Datasets¶

A dataset is a named, versioned query against a datasource. It defines which network circuits or topology elements to include, and how to deduplicate and group them. Datasets are the building blocks of maps — each map layer references a dataset to determine what to draw.

Data model¶

Dataset:
  datasetId: str         # 7-character alphanumeric ID
  name: str              # Human-readable name
  version: int           # Version number (increments on each save)
  lastUpdatedBy: str     # Username of the last editor
  lastUpdatedOn: datetime
  query: DatasetQuery    # The query definition
  results: list | None   # Resolved results (set when query has filters)

The query¶

The core of a dataset is its DatasetQuery:

DatasetQuery:
  endpoint: str                    # Which datasource endpoint to query
  filters: list[QueryFilter]       # Filter criteria to apply
  node_deduplication_field: str    # Field used to merge duplicate nodes (default: "location_name")
  node_group_criteria: list[str]   # Fields used to group nodes together
  node_group_layout: str           # Layout algorithm for grouped nodes

Endpoint¶

The endpoint field selects which datasource (and which table or sheet within it) to query. Available endpoints are discovered from the configured datasources and listed in the Dataset Editor's dropdown.

Filters¶

Filters narrow down which records from the datasource are included. Each filter specifies a field name and one or more values to match. Filters are applied as AND conditions — all filters must match for a record to be included.

A dataset with no filters returns no results. At least one filter is required to produce output.

Node deduplication¶

Network topology data often contains multiple records for the same physical location (one per circuit endpoint). The node_deduplication_field specifies which field to use when collapsing these duplicate nodes into a single point on the map.

The default is location_name. Set this to match the field in your datasource that uniquely identifies a physical site.

Node grouping¶

node_group_criteria and node_group_layout control how nodes are grouped and laid out when multiple nodes share the same criteria values. This is used to cluster nodes that belong to the same logical group (e.g. all nodes in the same city).

Versioning¶

Every time you save a dataset, a new version is created. Older versions are retained and accessible via the API. The API returns the latest version by default.

This means:

Changes to a dataset do not immediately affect maps that reference it (maps reference the dataset by ID and always use the latest version)
You can retrieve any historical version via GET /api/v1/dataset/id/{datasetId}?version={n}

Snapshots vs. live output¶

A dataset's results field is populated when the dataset has at least one filter and the datasource has been queried. These results represent the datasource data at the time the dataset was last fetched.

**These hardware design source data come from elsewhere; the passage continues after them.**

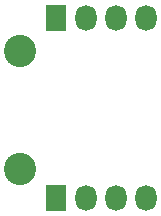
<source format=gbs>
G04 Layer_Color=16711935*
%FSLAX25Y25*%
%MOIN*%
G70*
G01*
G75*
%ADD25O,0.07099X0.08674*%
%ADD26R,0.07099X0.08674*%
%ADD27C,0.10737*%
D25*
X30000Y10000D02*
D03*
X40000D02*
D03*
X50000D02*
D03*
X30000Y70000D02*
D03*
X40000D02*
D03*
X50000D02*
D03*
D26*
X20000Y10000D02*
D03*
Y70000D02*
D03*
D27*
X7874Y59055D02*
D03*
Y19685D02*
D03*
M02*

</source>
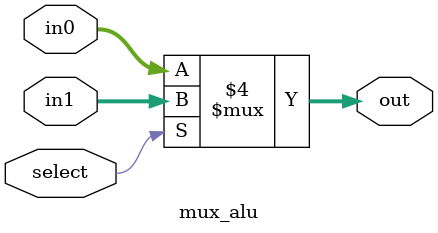
<source format=v>
`timescale 1ns / 1ps


module mux_alu(in0, in1, select, out );
input [4:0] in0;
input [4:0] in1;
input select;
output reg [4:0] out;


always @ (in0, in1, select)

begin

if (select == 0)

out = in0;

else

out = in1;

$display(out);
end

endmodule

</source>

The Dataset Dynamic Output endpoints (/api/v1/output/query/) re-execute the query live at request time, without saving a new version. This is used by the Dataset Editor's preview to show current topology data.

Forking¶

You can create a new dataset by forking an existing one. Forking copies the query definition (endpoint + filters) from a specific version of the source dataset into a new dataset with a new ID. This is useful for creating variations of an existing query.